Vodafone’s three year TSR performance relative to the global peer group companies gives a
relative performance ranking for Vodafone. This ranking is applied to the list of remuneration
levels for all peer group company Chief Executive Officers which gives the stretch target
remuneration for the Company’s Chief Executive. The stretch target GMR level for the executive
directors is 50% of the Chief Executive’s stretch target GMR level. The sum of the local market-
related remuneration package is deducted from this GMR level and the difference is adjusted by
the Black-Scholes formula to give the face value of shares to be placed under option. This value is
divided by the market share price to determine the size of the GMR option grant. The market price
on the day prior to grant is the option price.
Five previously disclosed cash payments,
as part of a special bonus, were made in
April 2000 (not under the STIP) to executive
directors to address an under-provisioning
under then current remuneration
arrangements, relative to market competitive
remuneration levels, following the acquisitions
of AirTouch and Mannesmann. Cash payments
of £5 million (Chris Gent), £2 million (Julian
Horn-Smith and Ken Hydon) and £1 million
(Peter Bamford and Arun Sarin) were made.
The remaining part of the special bonus was
conditionally awarded in the form of restricted
shares, described below under long term
incentives.
LTIP Performance Targets
The targets for LTIP awards granted in July
2000 are the same as for the 2000 GMR
share options (see below).
ESOS Performance Target
The target for options granted in the year to
31 March 2001 requires adjusted earnings
per share over the three year performance
period to be at least 9 percentage points
above the growth in the UK Retail Prices Index
for the same period.
Global Peer Group
The global peer group for the 2000
GMR awards comprises UK and non-UK
telecommunications and high technology
companies selected primarily on the basis
of comparable sales and profits results
and for which remuneration data is available.
The original group comprises: Alltel, America
Online, Applied Materials, AT&T, Bell Atlantic,
BellSouth, British Telecom, Cable & Wireless,
Cisco Systems, EMC, GTE, Hewlett Packard,
IBM, Intel, Lucent, SBC Communications and
Sun Microsystems. The group will be adjusted
on a consistent basis over the performance
period to reflect corporate events, e.g. Verizon
Communications now replaces Bell Atlantic
and GTE.
Pay for Performance
Vodafone is firmly committed to making a
significant proportion of executive directors’
remuneration contingent upon the
achievement of stretch performance targets.

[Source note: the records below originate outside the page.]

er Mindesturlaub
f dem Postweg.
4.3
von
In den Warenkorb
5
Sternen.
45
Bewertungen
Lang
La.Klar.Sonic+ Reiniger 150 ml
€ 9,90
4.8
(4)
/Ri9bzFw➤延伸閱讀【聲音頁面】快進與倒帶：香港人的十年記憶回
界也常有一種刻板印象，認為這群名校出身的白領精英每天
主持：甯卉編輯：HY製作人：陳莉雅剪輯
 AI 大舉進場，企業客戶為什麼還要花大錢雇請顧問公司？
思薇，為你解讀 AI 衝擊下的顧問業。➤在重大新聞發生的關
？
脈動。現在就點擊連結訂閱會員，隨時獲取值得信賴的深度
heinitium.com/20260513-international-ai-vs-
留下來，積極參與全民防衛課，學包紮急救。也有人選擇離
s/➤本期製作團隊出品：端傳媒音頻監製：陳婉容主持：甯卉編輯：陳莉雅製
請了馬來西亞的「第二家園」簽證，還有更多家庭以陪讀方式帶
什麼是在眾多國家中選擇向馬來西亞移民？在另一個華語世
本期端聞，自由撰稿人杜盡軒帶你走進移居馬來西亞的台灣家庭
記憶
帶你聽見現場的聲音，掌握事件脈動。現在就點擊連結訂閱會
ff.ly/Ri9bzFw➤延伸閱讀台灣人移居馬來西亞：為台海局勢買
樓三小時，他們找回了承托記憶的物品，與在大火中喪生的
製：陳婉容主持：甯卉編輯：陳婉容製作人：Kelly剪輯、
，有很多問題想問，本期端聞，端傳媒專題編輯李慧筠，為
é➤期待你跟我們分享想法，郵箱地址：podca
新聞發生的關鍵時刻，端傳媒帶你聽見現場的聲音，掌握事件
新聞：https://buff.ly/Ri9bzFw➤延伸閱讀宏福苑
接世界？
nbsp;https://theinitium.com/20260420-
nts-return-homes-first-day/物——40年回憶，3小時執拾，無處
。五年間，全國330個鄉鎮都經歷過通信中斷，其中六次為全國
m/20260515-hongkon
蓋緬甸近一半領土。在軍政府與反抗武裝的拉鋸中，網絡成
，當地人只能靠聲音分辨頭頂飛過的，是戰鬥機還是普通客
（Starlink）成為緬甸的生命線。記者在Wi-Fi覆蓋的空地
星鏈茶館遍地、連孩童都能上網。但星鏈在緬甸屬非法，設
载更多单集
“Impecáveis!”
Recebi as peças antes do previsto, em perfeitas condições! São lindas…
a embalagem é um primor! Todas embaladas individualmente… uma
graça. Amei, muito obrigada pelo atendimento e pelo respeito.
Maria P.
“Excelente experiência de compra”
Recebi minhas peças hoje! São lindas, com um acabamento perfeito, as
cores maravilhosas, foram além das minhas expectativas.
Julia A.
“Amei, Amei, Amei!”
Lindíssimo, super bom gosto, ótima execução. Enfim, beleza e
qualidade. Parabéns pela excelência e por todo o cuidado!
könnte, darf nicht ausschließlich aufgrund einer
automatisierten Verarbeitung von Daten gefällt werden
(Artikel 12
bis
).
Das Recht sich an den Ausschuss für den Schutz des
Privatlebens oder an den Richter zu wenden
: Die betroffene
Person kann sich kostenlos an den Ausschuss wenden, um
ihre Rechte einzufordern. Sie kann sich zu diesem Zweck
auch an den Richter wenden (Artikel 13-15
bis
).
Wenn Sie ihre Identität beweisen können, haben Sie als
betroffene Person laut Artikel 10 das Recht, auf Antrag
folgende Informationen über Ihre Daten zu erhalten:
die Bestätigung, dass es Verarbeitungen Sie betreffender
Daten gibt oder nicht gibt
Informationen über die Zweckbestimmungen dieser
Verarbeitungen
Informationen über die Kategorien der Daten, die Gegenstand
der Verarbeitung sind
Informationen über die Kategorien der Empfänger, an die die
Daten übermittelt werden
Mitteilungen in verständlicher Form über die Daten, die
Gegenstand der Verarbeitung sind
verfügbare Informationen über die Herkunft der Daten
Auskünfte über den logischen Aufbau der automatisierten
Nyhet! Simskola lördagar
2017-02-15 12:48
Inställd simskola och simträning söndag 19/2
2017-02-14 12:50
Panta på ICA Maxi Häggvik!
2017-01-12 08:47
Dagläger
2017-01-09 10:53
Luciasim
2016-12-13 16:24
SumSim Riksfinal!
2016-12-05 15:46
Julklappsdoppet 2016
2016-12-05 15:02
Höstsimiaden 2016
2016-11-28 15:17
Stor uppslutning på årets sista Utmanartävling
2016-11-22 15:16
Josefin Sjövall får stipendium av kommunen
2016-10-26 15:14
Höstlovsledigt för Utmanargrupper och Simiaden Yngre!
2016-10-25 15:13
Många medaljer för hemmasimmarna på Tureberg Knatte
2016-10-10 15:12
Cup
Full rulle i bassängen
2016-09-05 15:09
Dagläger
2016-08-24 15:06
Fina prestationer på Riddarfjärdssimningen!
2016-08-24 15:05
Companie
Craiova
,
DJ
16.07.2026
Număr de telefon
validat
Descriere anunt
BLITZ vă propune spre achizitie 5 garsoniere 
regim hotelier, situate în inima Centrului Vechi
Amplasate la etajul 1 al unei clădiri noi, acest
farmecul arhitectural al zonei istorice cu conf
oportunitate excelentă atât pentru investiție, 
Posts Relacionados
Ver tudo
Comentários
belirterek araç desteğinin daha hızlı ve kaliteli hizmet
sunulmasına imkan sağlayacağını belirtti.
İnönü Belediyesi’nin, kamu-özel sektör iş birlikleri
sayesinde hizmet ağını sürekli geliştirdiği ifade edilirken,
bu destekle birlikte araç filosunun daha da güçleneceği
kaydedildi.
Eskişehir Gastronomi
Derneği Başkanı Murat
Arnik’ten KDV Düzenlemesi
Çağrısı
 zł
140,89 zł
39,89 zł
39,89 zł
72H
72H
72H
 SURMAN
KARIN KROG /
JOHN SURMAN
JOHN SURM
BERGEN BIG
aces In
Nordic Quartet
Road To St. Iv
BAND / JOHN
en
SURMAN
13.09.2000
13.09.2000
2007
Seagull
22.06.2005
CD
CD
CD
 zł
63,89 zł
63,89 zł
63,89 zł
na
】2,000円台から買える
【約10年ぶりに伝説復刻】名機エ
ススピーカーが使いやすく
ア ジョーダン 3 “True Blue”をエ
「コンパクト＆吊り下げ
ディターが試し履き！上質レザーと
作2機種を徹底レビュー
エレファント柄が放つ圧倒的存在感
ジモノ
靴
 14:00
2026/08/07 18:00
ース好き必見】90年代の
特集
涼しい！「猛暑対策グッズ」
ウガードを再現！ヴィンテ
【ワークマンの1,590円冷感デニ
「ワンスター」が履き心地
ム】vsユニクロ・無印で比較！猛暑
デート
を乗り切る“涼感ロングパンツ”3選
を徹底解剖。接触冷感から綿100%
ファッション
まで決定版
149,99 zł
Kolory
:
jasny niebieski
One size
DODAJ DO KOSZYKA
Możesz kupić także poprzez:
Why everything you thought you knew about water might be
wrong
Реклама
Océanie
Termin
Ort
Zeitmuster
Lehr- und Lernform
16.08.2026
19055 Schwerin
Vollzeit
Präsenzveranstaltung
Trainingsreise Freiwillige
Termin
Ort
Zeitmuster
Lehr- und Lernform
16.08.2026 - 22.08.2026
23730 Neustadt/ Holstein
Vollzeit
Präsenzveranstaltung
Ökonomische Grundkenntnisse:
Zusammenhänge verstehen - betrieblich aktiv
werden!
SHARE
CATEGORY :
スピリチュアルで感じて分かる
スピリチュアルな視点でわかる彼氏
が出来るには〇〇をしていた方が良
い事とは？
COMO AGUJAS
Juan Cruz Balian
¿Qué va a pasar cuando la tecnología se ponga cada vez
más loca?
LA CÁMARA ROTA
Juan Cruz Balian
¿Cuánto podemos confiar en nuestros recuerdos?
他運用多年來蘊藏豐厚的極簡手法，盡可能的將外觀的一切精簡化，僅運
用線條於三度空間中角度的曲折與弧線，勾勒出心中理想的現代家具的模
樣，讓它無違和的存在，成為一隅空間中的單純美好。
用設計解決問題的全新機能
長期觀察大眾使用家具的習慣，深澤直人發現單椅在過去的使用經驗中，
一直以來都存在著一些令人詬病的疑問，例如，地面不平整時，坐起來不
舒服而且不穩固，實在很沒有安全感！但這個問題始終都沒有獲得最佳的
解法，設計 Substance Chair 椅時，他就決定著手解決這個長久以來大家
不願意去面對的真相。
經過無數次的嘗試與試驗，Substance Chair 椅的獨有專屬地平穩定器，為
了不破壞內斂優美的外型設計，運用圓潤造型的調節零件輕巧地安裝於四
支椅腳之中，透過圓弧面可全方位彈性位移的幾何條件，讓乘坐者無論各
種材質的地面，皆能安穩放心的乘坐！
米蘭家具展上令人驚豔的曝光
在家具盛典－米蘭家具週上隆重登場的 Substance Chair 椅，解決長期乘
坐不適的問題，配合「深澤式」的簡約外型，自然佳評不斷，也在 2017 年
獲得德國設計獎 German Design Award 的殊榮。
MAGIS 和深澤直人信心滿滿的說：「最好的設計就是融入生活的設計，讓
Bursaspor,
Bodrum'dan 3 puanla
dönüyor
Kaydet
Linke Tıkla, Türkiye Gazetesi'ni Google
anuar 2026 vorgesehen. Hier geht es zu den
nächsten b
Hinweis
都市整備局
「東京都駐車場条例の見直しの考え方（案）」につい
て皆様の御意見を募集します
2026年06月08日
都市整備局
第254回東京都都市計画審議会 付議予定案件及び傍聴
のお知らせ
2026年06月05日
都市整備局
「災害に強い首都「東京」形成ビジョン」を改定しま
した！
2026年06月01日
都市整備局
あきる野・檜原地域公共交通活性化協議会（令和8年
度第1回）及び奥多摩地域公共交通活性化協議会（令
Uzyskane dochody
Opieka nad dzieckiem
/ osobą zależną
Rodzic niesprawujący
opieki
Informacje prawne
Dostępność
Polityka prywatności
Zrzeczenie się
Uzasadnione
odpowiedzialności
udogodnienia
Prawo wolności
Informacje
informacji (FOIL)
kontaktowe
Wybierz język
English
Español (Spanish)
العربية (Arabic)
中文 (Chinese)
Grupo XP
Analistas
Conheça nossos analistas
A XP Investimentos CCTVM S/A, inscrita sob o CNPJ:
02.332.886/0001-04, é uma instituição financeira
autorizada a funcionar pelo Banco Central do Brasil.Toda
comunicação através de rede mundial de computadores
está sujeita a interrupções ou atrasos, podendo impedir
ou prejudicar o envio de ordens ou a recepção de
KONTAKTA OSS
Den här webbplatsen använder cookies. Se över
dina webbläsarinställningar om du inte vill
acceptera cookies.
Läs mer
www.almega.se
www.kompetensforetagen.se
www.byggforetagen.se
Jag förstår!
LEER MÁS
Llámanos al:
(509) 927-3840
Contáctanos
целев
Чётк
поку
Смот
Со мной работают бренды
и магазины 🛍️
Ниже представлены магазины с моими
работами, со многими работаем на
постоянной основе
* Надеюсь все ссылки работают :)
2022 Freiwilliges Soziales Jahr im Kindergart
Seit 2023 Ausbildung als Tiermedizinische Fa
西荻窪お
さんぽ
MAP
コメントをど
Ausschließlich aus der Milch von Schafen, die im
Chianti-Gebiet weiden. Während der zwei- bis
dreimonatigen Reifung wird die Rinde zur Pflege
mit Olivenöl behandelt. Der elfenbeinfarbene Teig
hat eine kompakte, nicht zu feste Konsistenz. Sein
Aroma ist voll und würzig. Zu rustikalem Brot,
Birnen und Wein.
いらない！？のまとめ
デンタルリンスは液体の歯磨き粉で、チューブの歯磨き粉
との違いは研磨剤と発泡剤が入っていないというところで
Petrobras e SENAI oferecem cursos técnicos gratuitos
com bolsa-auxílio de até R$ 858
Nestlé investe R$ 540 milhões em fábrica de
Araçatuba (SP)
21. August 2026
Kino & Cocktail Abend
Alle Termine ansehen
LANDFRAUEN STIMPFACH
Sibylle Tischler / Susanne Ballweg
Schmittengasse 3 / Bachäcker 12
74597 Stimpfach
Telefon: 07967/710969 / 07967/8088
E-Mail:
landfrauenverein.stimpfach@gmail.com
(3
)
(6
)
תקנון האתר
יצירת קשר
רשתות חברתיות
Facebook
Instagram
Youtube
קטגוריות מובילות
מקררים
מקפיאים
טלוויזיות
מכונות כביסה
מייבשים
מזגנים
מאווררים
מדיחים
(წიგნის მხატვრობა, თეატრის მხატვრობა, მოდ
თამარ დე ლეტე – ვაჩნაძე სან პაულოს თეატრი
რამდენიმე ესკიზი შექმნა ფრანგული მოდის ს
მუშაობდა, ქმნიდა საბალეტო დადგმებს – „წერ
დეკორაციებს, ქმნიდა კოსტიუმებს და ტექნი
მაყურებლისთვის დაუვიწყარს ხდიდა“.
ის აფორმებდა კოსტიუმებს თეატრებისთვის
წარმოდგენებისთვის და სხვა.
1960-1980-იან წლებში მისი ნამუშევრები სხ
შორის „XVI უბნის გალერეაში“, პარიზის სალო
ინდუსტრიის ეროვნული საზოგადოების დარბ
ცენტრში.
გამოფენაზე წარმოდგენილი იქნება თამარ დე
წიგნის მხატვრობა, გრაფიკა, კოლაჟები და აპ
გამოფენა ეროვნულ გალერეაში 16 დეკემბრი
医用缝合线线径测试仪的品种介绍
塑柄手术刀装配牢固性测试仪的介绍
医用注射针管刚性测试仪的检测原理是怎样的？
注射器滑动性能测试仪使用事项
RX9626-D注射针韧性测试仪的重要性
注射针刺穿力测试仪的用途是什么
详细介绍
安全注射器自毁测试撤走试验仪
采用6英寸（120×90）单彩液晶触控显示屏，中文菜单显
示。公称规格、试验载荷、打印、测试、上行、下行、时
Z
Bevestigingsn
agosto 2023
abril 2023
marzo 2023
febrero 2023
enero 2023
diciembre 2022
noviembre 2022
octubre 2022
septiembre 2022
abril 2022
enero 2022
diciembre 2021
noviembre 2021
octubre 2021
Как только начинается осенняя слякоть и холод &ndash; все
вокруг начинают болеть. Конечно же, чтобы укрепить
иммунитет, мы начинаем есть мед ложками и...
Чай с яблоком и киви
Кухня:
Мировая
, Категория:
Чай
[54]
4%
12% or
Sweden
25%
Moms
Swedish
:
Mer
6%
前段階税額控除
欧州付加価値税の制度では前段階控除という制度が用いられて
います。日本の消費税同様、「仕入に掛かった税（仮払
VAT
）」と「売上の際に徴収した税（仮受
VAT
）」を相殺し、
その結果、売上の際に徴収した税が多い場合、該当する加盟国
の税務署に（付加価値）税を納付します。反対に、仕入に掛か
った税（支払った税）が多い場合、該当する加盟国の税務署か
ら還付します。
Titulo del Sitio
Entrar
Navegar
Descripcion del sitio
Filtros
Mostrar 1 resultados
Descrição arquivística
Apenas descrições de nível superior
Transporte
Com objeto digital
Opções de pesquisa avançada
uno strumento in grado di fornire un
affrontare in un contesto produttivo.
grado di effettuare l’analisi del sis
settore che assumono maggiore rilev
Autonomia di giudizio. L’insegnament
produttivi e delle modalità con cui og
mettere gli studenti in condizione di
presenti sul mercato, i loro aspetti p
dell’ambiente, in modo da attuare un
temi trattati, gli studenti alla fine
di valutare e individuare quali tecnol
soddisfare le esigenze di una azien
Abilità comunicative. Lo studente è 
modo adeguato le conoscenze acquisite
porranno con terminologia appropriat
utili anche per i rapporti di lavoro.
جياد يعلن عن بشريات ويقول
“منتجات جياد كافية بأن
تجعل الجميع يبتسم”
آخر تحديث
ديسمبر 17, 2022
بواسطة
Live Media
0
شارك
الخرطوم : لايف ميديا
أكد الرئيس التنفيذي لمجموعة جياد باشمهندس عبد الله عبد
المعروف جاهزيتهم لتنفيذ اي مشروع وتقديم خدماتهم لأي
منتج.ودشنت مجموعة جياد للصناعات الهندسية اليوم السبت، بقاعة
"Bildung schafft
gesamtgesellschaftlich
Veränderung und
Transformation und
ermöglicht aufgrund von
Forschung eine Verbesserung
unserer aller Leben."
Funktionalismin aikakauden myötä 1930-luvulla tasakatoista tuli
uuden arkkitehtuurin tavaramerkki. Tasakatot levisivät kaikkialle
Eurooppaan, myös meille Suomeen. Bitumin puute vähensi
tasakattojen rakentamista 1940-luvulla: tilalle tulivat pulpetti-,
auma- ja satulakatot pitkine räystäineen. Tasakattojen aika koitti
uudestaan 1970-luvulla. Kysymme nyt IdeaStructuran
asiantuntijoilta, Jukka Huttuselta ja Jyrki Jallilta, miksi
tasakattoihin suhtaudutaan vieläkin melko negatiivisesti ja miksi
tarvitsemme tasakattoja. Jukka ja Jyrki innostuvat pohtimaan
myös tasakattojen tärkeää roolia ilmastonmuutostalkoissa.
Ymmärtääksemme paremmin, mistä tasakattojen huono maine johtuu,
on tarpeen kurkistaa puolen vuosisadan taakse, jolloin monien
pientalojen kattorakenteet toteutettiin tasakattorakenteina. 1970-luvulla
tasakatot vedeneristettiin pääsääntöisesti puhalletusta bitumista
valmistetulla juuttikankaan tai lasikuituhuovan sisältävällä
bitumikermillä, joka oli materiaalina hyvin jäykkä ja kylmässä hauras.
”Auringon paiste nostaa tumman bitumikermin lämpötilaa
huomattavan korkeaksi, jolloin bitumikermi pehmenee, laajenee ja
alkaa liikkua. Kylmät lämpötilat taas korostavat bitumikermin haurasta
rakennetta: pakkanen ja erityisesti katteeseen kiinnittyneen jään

Over 80% of executive directors’ total
stretch target remuneration is made up of
performance-contingent remuneration that
depends on achievement both against
absolute targets and on performance relative
to global peer group companies.
Share Ownership Guidelines
Introduced in 2000, the guidelines require
ownership levels of four and three times
salary respectively for the Chief Executive and
other executive directors. These levels must
be attained by July 2003 and progress must
be shown towards attainment of the targets
before this time. The Remuneration Committee
may impose penalties for non-compliance.
Chris Gent, Julian Horn-Smith and Ken Hydon
each committed in July 2000 to acquire and
maintain substantial minimum levels of
shareholding in Vodafone for the next three
years, subject to them remaining directors for
that time. Chris Gent undertook to acquire and
maintain a shareholding of 2 million shares
within twelve months. Julian Horn-Smith and
Ken Hydon each undertook to maintain a
holding of not less than 500,000 shares.